The exultant tones in her voice which had hurt her companion, and which had escaped her unconsciously, still rang in her own ears. She felt ashamed of the outburst now as she watched him cutting the branches ahead of her, and thought how gentle and tender he had always been to her and how watchful over her comfort. She wondered at the cause of her frequent discontent. Then, like an evil spirit that would not down, there arose in her mind, as she walked on, the picture she had formed of Kennedy Square. She thought of his mother's imperious nature absorbing all the love of his heart and inspiring and guiding his every action and emotion; of the unpractical father—a dreamer and an enthusiast, the worst possible example he could have; of the false standards and class distinctions which had warped his early life and which were still dominating him.
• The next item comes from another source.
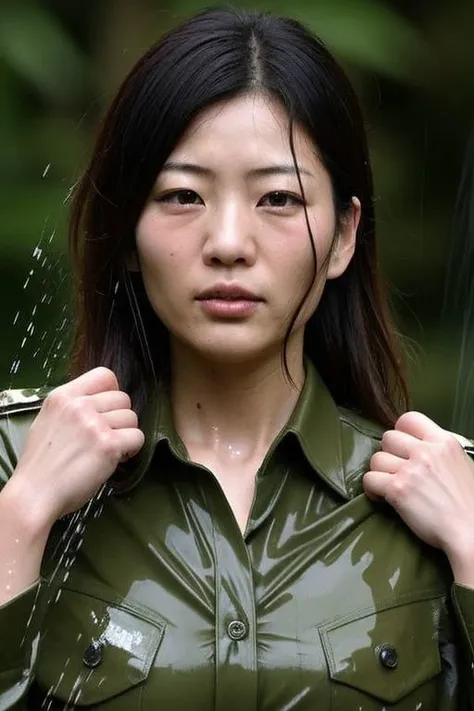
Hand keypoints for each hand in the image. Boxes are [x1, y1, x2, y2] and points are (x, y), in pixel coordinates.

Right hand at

With an abrupt gesture of impatience she stood still in the path and looked down upon the ground. An angry flush suffused her face.

"What a stupid fool you are, Margaret Grant," she burst out impatiently. "What are Kennedy Square and the whole Horn family to you?"

Oliver's halloo brought her to consciousness.

"Here's that slant, Margaret—oh, such a lovely spot! Hurry up."

"The slant" had been built between two great trees and stood on a little mound of earth surrounded by beds of velvety green moss—huge green winding sheets, under which lay the bodies of many giant pines and hemlocks. The shelter was made of bark and bedded down with boughs of sweet-balsam. Outside, on a birch sapling, supported by two forked sticks, hung a rusty kettle. Beneath the rude spit, half-hidden by the growth of the summer, lay the embers of the abandoned camp-fires that had warmed and comforted Hank and his companions the preceding winter.

Oliver raked the charred embers from under the tangled vines that hid them, while Margaret peeled the bark from a silver-birch for kindling. Soon a curl of blue smoke mounted heavenward, hung suspended over the tree-tops, and then drifted away in scarfs of silver haze dimming the forms of the giant trunks.

Our young enthusiast watched the Diaz of a wood interior turn slowly into a Corot, and with a cry of delight was about to unstrap his own and Margaret's sketching-kits, when the sun was suddenly blotted out by a heavy cloud, and the quick gloom of a mountain-storm chilling the sunlit vista to a dull slate gray settled over the forest. Oliver walked over to the brook for a better view of the sky, and came back bounding over the moss-covered logs as he ran. There was not a moment to lose if they would escape being drenched to the skin.